[Stored data]
=== Begin Enclosure ===

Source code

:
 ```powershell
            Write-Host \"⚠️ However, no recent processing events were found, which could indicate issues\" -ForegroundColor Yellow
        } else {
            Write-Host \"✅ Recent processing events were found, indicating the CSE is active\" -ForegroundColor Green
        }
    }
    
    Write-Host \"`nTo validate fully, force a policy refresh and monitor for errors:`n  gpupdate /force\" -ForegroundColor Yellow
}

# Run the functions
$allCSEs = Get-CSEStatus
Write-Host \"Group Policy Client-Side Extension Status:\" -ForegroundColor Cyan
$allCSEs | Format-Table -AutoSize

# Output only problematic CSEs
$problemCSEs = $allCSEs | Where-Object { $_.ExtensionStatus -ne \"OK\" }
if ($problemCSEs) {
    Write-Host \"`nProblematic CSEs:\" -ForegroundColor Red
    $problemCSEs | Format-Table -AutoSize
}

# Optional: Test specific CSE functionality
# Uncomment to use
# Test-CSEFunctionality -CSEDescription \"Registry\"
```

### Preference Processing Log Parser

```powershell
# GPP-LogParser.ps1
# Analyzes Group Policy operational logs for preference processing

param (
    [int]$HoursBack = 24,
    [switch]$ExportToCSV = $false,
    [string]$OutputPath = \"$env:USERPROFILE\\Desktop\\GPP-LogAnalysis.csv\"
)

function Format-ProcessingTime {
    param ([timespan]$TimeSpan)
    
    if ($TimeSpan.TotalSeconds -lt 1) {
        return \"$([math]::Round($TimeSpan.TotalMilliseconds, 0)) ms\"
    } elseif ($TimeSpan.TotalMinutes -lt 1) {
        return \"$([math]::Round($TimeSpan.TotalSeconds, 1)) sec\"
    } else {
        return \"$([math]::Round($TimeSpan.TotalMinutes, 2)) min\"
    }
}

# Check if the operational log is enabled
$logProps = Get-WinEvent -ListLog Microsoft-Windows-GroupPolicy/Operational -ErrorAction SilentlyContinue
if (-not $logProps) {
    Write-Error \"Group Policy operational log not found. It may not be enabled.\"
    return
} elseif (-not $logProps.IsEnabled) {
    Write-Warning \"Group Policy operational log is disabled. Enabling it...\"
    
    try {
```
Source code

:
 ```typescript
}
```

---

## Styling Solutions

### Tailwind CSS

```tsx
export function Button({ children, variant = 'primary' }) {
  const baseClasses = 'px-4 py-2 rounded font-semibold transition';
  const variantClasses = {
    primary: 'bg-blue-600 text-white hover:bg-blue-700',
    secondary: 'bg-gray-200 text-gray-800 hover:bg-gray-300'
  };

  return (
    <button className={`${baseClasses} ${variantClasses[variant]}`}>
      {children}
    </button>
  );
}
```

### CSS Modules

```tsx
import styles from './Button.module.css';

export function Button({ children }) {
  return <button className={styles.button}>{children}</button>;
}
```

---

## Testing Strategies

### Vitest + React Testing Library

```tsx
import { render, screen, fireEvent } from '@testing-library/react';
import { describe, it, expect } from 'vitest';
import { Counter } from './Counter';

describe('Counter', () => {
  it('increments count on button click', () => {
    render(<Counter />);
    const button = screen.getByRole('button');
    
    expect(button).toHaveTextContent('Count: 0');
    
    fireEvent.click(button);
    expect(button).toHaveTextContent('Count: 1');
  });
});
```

=== End Enclosure ===

## WHAT IS REQUIRED
Repeat back all entries verbatim.

## TASK ANSWER
Source code

:
 ```powershell
            Write-Host \"⚠️ However, no recent processing events were found, which could indicate issues\" -ForegroundColor Yellow
        } else {
            Write-Host \"✅ Recent processing events were found, indicating the CSE is active\" -ForegroundColor Green
        }
    }
    
    Write-Host \"`nTo validate fully, force a policy refresh and monitor for errors:`n  gpupdate /force\" -ForegroundColor Yellow
}

# Run the functions
$allCSEs = Get-CSEStatus
Write-Host \"Group Policy Client-Side Extension Status:\" -ForegroundColor Cyan
$allCSEs | Format-Table -AutoSize

# Output only problematic CSEs
$problemCSEs = $allCSEs | Where-Object { $_.ExtensionStatus -ne \"OK\" }
if ($problemCSEs) {
    Write-Host \"`nProblematic CSEs:\" -ForegroundColor Red
    $problemCSEs | Format-Table -AutoSize
}

# Optional: Test specific CSE functionality
# Uncomment to use
# Test-CSEFunctionality -CSEDescription \"Registry\"
```

### Preference Processing Log Parser

```powershell
# GPP-LogParser.ps1
# Analyzes Group Policy operational logs for preference processing

param (
    [int]$HoursBack = 24,
    [switch]$ExportToCSV = $false,
    [string]$OutputPath = \"$env:USERPROFILE\\Desktop\\GPP-LogAnalysis.csv\"
)

function Format-ProcessingTime {
    param ([timespan]$TimeSpan)
    
    if ($TimeSpan.TotalSeconds -lt 1) {
        return \"$([math]::Round($TimeSpan.TotalMilliseconds, 0)) ms\"
    } elseif ($TimeSpan.TotalMinutes -lt 1) {
        return \"$([math]::Round($TimeSpan.TotalSeconds, 1)) sec\"
    } else {
        return \"$([math]::Round($TimeSpan.TotalMinutes, 2)) min\"
    }
}

# Check if the operational log is enabled
$logProps = Get-WinEvent -ListLog Microsoft-Windows-GroupPolicy/Operational -ErrorAction SilentlyContinue
if (-not $logProps) {
    Write-Error \"Group Policy operational log not found. It may not be enabled.\"
    return
} elseif (-not $logProps.IsEnabled) {
    Write-Warning \"Group Policy operational log is disabled. Enabling it...\"
    
    try {
```
Source code

:
 ```typescript
}
```

---

## Styling Solutions

### Tailwind CSS

```tsx
export function Button({ children, variant = 'primary' }) {
  const baseClasses = 'px-4 py-2 rounded font-semibold transition';
  const variantClasses = {
    primary: 'bg-blue-600 text-white hover:bg-blue-700',
    secondary: 'bg-gray-200 text-gray-800 hover:bg-gray-300'
  };

  return (
    <button className={`${baseClasses} ${variantClasses[variant]}`}>
      {children}
    </button>
  );
}
```

### CSS Modules

```tsx
import styles from './Button.module.css';

export function Button({ children }) {
  return <button className={styles.button}>{children}</button>;
}
```

---

## Testing Strategies

### Vitest + React Testing Library

```tsx
import { render, screen, fireEvent } from '@testing-library/react';
import { describe, it, expect } from 'vitest';
import { Counter } from './Counter';

describe('Counter', () => {
  it('increments count on button click', () => {
    render(<Counter />);
    const button = screen.getByRole('button');
    
    expect(button).toHaveTextContent('Count: 0');
    
    fireEvent.click(button);
    expect(button).toHaveTextContent('Count: 1');
  });
});
```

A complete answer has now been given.